München - Endlich, endlich, endlich: Nach drei Jahren Pause soll das Oktoberfest heuer endlich wieder stattfinden. Sechs Millionen Gäste aus aller Welt werden größten Volksfest erwartet - und sie haben gewöhnlich kräftigen Hunger. Fast eine halbe Million Hendl, noch mehr Bratwürste, 130 Ochsen, über sieben Millionen Liter Bier werden statistisch auf dem Oktoberfest vertilgt: Auch kulinarisch ist die Wiesn also eine absolute Bestmarke.

Das schlägt sich natürlich auch im Energieverbrauch nieder. Knapp drei Millionen Kilowattstunden Strom und rund zwei Millionen Kilowattstunden Gas wurden im Jahr 2018 verbraucht - beim Gas ist das so viel, wie 100 Vierpersonen-Haushalte in einem ganzen Jahr benötigen. Ähnlich waren die Zahlen 2019 im letzten Wiesn-Jahr vor der Pandemie.
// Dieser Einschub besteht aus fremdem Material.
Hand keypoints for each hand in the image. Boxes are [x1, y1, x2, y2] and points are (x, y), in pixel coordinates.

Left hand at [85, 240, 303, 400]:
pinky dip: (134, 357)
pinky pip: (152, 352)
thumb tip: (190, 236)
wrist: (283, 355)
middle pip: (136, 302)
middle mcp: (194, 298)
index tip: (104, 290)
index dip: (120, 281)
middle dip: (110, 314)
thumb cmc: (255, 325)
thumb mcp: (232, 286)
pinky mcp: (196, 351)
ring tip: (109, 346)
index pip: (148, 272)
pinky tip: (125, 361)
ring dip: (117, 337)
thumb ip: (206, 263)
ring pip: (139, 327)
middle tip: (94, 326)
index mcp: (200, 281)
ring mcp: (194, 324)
Aber: Der steigende Gaspreis wird immerhin das Wiesn-Hendl nicht teurer machen. „Wir bleiben bei unseren Preisen. Die Lieferverträge sind fix“, sagt Christian Schottenhamel, zweiter Sprecher der Wiesnwirte.
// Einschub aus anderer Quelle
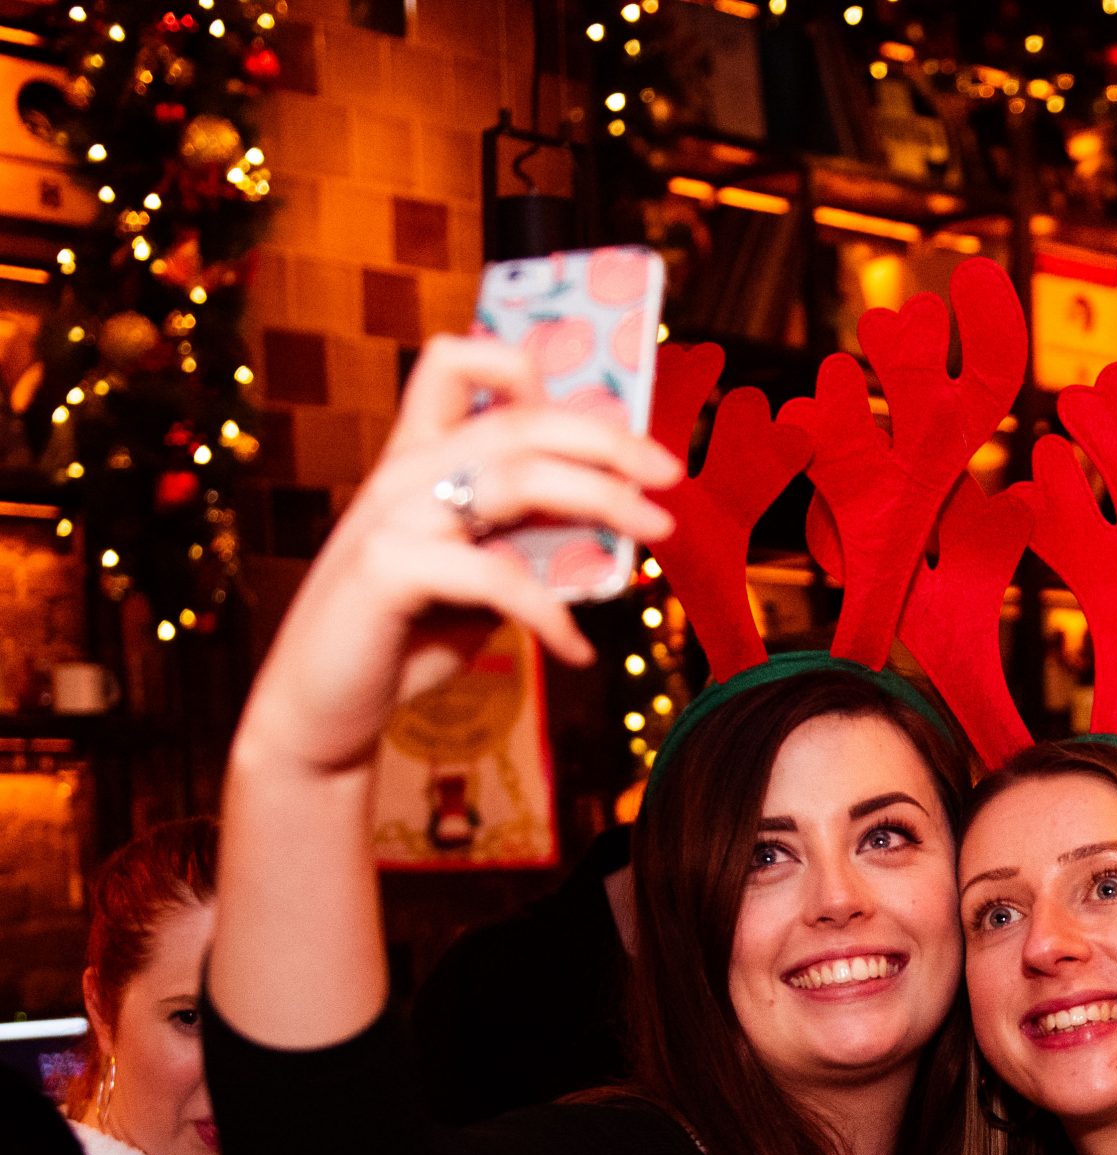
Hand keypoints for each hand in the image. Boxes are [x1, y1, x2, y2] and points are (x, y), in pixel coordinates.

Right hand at [237, 335, 681, 776]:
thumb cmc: (405, 637)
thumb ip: (524, 542)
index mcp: (417, 458)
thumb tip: (611, 528)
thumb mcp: (477, 579)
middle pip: (517, 421)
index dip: (526, 367)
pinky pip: (494, 575)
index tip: (605, 414)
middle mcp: (403, 472)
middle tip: (670, 473)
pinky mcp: (385, 568)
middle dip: (606, 440)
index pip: (456, 366)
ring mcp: (390, 514)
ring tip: (658, 532)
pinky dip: (550, 614)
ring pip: (515, 479)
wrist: (325, 706)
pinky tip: (578, 649)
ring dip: (601, 500)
Oktoberfest in München: Steigender Gas-Preis macht die Hendl nicht teurer

Wirten und Schaustellern müssen die Energiekosten vorerst nur wenig Sorgen machen. „Allgemein können wir sagen, dass das derzeit hohe Preisniveau bei den Wiesn-Betrieben in diesem Jahr noch nicht ankommen wird, da die Energiemengen hierfür vorab beschafft wurden“, sagt ein Sprecher der Stadtwerke München der Deutschen Presse-Agentur. Die Gaspreise werden geringfügig höher als die der Wiesn 2019 liegen. Die Gas-Umlage soll erst ab Oktober kommen - das Fest endet aber am 3. Oktober. Beim Strom gelten für die Wiesn die Preise für Kurzzeitveranstaltungen.
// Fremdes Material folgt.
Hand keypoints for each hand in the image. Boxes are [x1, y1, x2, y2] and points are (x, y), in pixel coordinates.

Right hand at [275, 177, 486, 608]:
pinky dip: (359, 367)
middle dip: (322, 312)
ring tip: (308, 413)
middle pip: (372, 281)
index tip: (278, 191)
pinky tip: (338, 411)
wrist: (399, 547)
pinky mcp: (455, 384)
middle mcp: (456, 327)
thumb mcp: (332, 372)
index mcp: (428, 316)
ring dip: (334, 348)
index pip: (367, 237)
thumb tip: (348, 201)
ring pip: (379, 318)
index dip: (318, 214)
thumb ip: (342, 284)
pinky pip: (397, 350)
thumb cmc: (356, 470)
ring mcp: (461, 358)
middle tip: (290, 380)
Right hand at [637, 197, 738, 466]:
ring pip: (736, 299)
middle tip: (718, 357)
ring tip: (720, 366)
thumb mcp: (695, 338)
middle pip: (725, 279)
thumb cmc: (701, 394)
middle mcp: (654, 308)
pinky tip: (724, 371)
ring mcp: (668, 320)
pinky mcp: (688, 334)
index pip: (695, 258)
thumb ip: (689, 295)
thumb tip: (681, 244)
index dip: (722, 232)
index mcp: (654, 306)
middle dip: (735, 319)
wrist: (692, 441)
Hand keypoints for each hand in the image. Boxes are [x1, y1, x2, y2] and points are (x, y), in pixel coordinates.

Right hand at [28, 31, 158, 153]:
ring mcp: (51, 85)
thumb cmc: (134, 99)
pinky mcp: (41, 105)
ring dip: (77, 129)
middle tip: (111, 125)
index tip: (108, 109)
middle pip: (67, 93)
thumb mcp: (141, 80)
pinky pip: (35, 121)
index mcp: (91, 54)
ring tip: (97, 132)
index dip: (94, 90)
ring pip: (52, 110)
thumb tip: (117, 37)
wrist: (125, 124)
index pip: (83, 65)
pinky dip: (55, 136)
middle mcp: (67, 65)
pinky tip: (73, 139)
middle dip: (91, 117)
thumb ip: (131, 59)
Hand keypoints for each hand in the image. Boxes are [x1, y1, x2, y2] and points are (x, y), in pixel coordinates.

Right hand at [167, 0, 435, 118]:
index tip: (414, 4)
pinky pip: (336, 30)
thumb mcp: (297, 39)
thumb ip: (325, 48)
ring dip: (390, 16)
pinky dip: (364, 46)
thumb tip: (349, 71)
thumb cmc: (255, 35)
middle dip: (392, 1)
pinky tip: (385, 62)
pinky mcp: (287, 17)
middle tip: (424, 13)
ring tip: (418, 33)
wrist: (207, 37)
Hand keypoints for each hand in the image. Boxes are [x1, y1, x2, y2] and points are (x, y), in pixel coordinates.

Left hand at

Schon jetzt werfen mögliche Engpässe in der Gasversorgung vielerorts die Schatten voraus. Bäder dimmen die Wassertemperatur und schalten Saunen ab, Politiker rufen zum Energiesparen auf, und allgegenwärtig ist die Warnung, man werde im Winter womöglich kalt duschen müssen. Da hört man in München auch mal kritische Töne, wenn es um die Wiesn geht: Man selbst solle sparen, aber dort werde gefeiert wie immer.

Wiesnchef Clemens Baumgärtner (CSU) setzt hier dem Verbrauch auf der Wiesn den Jahresverbrauch von ganz Deutschland entgegen. Nach Angaben des Umweltbundesamts seien 2021 bundesweit 1016 Milliarden Kilowattstunden Gas und 536 Milliarden Kilowattstunden Strom verbraucht worden. Die Zahlen zeigten, wie wenig ein Verzicht auf das Fest beitragen könnte, eine nationale Energienotlage zu verhindern.